The thing I found most exciting, though, was the girl discovering herself as a warroir woman in the central character. The Mad Hatter said in disappointment that she used to be much more...much. She had lost her muchness. Alice was afraid to be The Alice and kept denying she was the one. Eventually after encouragement and appeal, she took on the challenge of recovering her muchness, making her own path, and slaying the Jabberwocky, knowing when she stood there with sword in hand, she would be standing alone.

She was afraid to claim herself, to grow up, to face her inner demon. But once she realised all she had to do was remember her future, and declare who she is, it appeared inevitable. And she just had to believe the impossible was possible - simple, really, considering the other impossible things around her.

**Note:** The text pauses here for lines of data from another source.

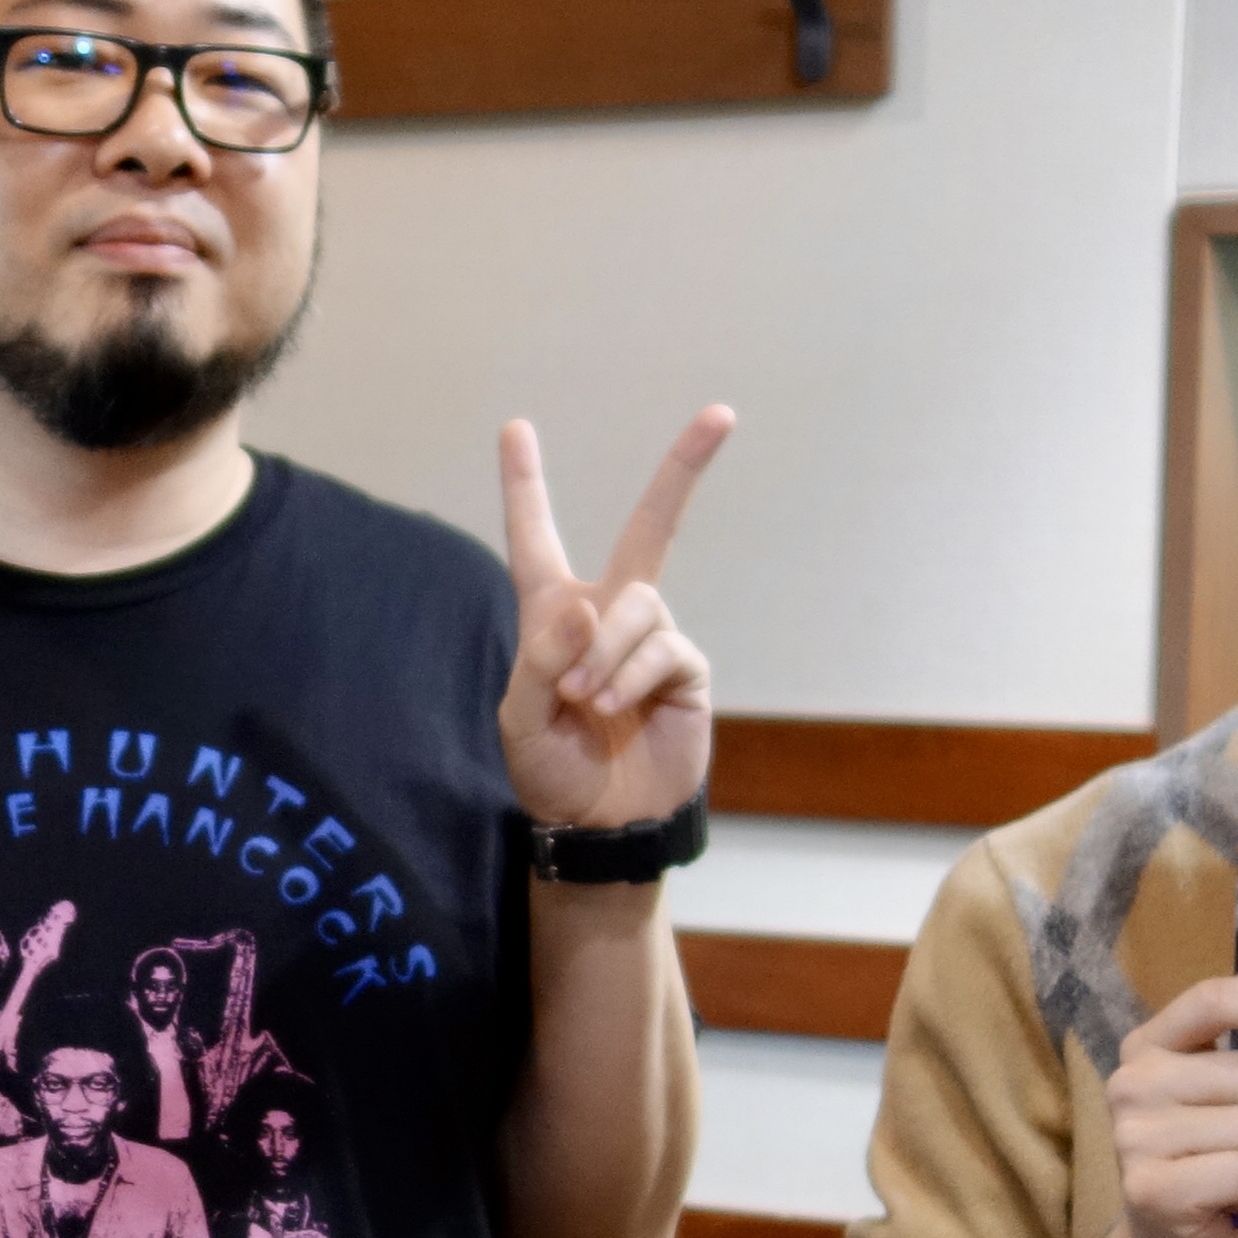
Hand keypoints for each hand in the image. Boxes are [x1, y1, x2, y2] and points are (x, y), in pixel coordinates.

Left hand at [496, 407, 730, 833]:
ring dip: (605, 652)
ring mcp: (652, 639)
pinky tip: (608, 707)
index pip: (535, 538)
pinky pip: (662, 648)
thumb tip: (588, 608)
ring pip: (638, 604)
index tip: (515, 427)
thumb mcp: (518, 719)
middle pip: (652, 525)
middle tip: (722, 414)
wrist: (599, 824)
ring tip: (583, 702)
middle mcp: (608, 614)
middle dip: (685, 468)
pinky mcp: (686, 670)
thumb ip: (539, 658)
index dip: (525, 484)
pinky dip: (629, 675)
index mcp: (553, 614)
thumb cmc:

I loved that in the final climactic scenes she was dressed in armour, a tribute to Joan of Arc and other women warrirors who have gone before her. She didn't have to be another big-busted, hyper-sexualised cartoon-like heroine. She was a woman in armour facing her demon, and though she was scared and though it hurt, she fought to the death. And then returned to peace.

Thank you Tim Burton for providing us with a narrative that returns to the magic and inspiration of Lewis Carrol - to believe the impossible, to go with the madness and magic of life - and at the same time for providing us with an Alice who is a true heroine, turning within to find the answers when she is looking for who she is, reminding us to follow the path by carving out our own and following the road less travelled. And doing so as an independent yet vulnerable young woman, feminine and strong all at once.